Etching tests were performed at a pressure of 30 mTorr, source power of 750 W (27 MHz), bias power of 1500 W (2 MHZ), and temperature 20° C. The feed mixture contains 250 sccm of Ar, 15 sccm of etch gas. Table 1 lists the relative bulk etch rate of metal oxide samples vs. SiOx at various baking temperatures in C4F8 gas.
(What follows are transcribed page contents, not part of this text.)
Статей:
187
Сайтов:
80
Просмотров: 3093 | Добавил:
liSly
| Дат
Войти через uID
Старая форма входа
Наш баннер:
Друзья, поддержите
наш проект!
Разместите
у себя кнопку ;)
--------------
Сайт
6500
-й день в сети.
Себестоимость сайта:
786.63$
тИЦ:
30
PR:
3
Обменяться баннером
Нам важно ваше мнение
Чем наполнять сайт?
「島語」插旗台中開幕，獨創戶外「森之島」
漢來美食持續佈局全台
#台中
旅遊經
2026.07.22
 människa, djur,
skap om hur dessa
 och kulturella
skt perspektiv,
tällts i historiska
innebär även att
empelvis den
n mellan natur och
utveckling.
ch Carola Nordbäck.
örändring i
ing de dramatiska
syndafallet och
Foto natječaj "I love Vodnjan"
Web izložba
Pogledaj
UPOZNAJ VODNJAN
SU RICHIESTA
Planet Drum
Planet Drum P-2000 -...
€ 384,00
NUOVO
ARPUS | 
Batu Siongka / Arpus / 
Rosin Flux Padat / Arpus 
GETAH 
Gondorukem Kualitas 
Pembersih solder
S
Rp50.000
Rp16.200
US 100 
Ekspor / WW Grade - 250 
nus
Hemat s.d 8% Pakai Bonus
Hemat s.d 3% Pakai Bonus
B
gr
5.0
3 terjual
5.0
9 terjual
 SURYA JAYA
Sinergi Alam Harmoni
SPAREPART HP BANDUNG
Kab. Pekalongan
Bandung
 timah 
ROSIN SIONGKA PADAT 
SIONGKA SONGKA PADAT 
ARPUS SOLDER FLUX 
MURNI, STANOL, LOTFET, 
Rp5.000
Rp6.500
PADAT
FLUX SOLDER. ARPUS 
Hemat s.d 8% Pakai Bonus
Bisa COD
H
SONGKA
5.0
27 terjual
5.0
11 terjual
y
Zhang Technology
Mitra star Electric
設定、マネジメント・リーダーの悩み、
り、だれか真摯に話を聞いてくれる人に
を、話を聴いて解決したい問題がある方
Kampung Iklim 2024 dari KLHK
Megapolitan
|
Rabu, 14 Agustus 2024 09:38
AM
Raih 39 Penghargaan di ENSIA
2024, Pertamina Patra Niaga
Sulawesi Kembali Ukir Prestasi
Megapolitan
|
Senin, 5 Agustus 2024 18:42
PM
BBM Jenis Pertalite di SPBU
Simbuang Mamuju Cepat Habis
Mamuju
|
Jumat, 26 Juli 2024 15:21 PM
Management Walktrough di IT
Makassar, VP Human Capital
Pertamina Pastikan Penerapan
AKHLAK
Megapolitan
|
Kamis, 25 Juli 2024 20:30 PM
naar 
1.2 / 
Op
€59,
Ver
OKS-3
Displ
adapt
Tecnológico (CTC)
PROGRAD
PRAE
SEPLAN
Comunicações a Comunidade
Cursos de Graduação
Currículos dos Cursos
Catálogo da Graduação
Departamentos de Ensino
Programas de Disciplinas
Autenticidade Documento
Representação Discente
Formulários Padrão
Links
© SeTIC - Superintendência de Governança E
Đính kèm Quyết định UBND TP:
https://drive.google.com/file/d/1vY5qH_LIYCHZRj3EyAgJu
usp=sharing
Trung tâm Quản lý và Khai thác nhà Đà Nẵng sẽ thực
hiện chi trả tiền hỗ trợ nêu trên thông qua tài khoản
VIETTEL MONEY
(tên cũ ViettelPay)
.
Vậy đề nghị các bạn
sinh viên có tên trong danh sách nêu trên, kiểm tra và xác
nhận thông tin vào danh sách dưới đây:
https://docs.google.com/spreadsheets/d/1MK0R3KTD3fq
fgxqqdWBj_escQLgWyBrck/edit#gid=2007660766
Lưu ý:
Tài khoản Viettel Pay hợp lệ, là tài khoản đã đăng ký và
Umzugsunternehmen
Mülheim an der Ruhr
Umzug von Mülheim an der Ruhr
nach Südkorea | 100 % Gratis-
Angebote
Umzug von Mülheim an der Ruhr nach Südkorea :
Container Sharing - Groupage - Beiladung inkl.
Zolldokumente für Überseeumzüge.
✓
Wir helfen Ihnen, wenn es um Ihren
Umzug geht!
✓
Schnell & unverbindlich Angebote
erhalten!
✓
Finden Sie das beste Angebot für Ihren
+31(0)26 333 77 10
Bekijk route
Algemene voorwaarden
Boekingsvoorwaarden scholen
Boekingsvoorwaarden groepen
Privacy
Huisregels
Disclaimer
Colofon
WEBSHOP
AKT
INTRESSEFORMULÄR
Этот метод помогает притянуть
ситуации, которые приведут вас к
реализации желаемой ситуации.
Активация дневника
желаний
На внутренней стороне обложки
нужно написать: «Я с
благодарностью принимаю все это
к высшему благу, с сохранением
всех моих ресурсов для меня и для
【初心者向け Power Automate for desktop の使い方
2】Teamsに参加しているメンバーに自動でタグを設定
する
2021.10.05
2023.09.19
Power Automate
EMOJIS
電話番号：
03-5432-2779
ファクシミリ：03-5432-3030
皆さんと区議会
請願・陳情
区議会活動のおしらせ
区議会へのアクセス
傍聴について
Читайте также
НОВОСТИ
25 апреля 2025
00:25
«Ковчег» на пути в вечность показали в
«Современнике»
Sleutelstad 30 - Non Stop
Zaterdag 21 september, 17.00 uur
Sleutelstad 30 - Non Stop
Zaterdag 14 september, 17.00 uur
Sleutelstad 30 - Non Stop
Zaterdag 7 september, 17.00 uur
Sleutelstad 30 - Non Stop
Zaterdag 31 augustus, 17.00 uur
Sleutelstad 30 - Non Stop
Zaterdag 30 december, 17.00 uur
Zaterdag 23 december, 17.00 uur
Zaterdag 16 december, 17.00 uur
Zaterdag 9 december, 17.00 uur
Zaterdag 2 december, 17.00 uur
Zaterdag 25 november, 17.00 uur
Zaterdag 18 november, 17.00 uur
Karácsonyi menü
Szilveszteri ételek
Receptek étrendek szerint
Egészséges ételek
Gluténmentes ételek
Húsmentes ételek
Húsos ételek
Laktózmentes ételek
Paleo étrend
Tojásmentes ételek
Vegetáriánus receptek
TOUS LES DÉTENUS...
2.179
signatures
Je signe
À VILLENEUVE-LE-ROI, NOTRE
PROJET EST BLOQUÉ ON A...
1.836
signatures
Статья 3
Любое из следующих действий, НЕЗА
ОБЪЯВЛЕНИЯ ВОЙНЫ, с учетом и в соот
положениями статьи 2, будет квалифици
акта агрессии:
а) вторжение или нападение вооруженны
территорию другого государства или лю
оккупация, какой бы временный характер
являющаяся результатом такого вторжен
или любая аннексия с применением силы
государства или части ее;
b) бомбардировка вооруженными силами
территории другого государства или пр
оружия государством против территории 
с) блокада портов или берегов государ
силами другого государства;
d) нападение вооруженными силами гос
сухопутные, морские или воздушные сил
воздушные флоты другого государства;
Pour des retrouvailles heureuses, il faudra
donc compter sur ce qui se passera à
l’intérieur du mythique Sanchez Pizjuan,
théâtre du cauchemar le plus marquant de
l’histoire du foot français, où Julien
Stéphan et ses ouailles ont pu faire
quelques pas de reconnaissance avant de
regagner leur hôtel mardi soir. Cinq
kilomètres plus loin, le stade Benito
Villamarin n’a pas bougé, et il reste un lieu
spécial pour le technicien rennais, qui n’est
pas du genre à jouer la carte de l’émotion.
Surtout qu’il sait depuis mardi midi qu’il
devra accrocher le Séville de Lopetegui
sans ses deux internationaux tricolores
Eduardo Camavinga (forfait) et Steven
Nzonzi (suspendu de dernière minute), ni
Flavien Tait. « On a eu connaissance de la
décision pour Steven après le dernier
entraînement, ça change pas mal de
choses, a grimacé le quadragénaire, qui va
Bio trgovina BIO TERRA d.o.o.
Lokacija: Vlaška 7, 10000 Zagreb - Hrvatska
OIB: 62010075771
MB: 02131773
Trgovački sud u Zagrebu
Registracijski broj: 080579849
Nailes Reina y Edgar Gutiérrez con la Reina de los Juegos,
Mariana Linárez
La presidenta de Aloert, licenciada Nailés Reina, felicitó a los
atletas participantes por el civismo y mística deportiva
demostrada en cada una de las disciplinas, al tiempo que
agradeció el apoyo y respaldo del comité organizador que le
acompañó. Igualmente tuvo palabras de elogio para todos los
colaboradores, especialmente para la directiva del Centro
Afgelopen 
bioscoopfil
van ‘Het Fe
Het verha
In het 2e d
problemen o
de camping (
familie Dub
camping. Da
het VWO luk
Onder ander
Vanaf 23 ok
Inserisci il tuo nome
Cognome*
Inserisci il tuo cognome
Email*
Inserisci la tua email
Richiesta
Experiments were carried out in diluted HF solution (100:0.7). Reference planar wafer with SiO2 layer were purchased from Advantive Tech: 80 nm thermal SiO2 (900° C.) on Si substrate. Table 2 lists the wet etch rate of metal oxide samples vs. SiOx at various baking temperatures in different gases.
It will be understood that many additional changes in the details, materials, steps, and arrangement of parts, which have been herein described and illustrated in order to explain the nature of the invention, may be made by those skilled in the art within the principle and scope of the invention as expressed in the appended claims. Thus, the present invention is not intended to be limited to the specific embodiments in the examples given above and/or the attached drawings.
While embodiments of this invention have been shown and described, modifications thereof may be made by one skilled in the art without departing from the spirit or teaching of this invention. The embodiments described herein are exemplary only and not limiting. Many variations and modifications of the composition and method are possible and within the scope of the invention. Accordingly, the scope of protection is not limited to the embodiments described herein, but is only limited by the claims which follow, the scope of which shall include all equivalents of the subject matter of the claims.